On the morning of 13 June, at about 6 a.m., the 185 prisoners were brought to the Saidpur railway station in four military trucks. They were assured a safe passage to India and asked to bring their family and relatives. They rushed to their houses in the joy of freedom and soon returned with their families. The Pakistani soldiers and the Bihari Muslims segregated the crowd into men and women. A special train had arrived at the Saidpur railway station at 8 a.m. They were boarded into separate compartments, two each for the men and the women. The doors and the windows were locked from inside. While boarding, no less 20 married and unmarried women were detained by the Pakistani soldiers and later taken to the Saidpur cantonment.
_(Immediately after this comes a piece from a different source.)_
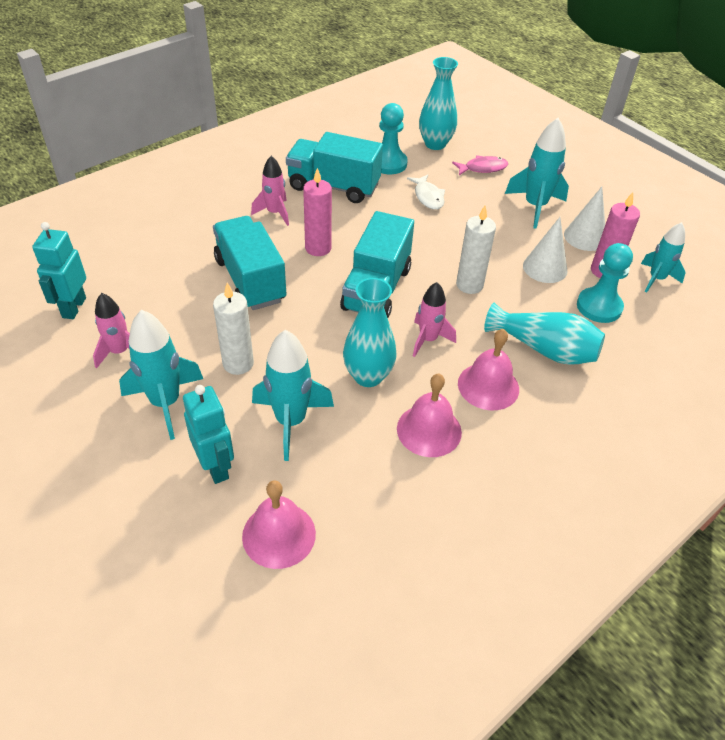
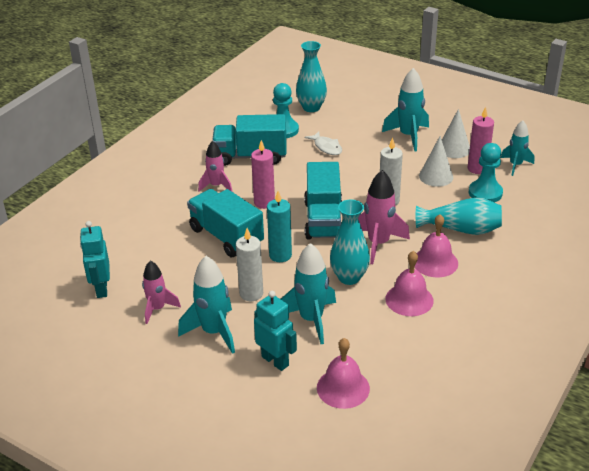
camera: 15 degrees left, 10 degrees down
pink rocket [413,282,456,357] -> pink rocket [358,170,410,264], size x1.52
pink fish [452,155,508,175] -> none
none -> turquoise candle [267,191,292,262]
At about 10 a.m. the special train commenced its journey towards India. Soon after the journey had commenced, the train abruptly came to a halt over a railway culvert in Golahat, a locality in the outskirts of the Saidpur town, two kilometres of the Saidpur railway station. The doors of the compartments were opened and Bihari Muslims, armed with shining ramdaos entered the compartments. The entire area was surrounded by the Pakistani military, armed with automatic weapons. The Bihari Muslims abused the Hindus, calling them malaun and stated that their lives were not even worthy of a bullet. The men, women and children were dragged out one by one. The Pakistani army and their collaborators bayoneted and butchered them to death. The children who were crying out of fear were either smashed on the railway tracks or flung into the air and then caught with bayonets.
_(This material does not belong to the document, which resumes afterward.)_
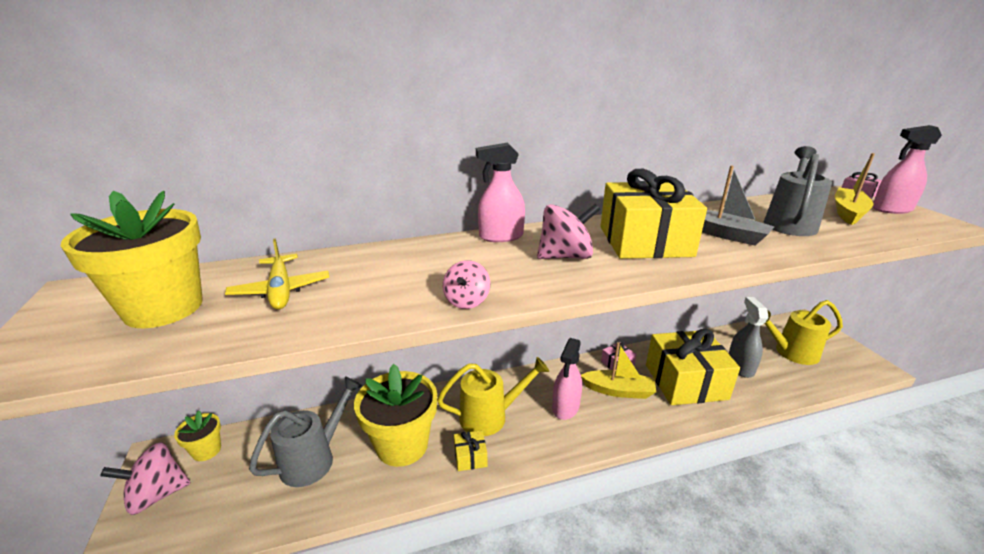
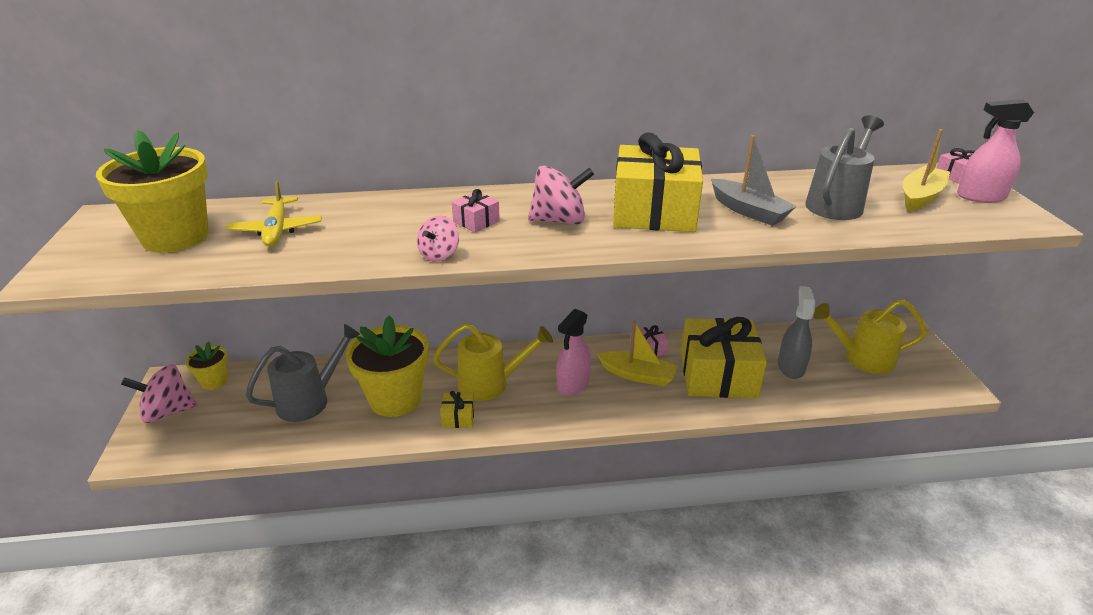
camera: 10 degrees right, 5 degrees up
pink spray bottle [476,143,525,242] -> none
none -> pink gift [452,189,500,232]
There is some confusion regarding the number of people killed in the Golahat massacre. According to the Bangladesh Sangbad Sangstha and Prothom Alo, 437 Hindus were killed in the massacre. However, Sarmila Bose mentioned a figure of 338, quoting from an account of Dwarka Prasad Singhania, Marwari businessman of Saidpur. Only ten from those who boarded the train could escape. They ran towards Dinajpur and finally took shelter in India.

== Memorial ==
In 2010, Prajanma 71 and Saidpur Smaranika Parishad commemorated the martyrdom of the victims through puja and anjali at the mass killing site at Golahat. No memorial has been erected even after 40 years of the Liberation War. The relics of the massacre are being lost. Local land sharks have encroached upon the site of mass killing and started cultivation. Sumit Agarwala, the president of Saidpur Smaranika Parishad demanded a national memorial at the mass killing site.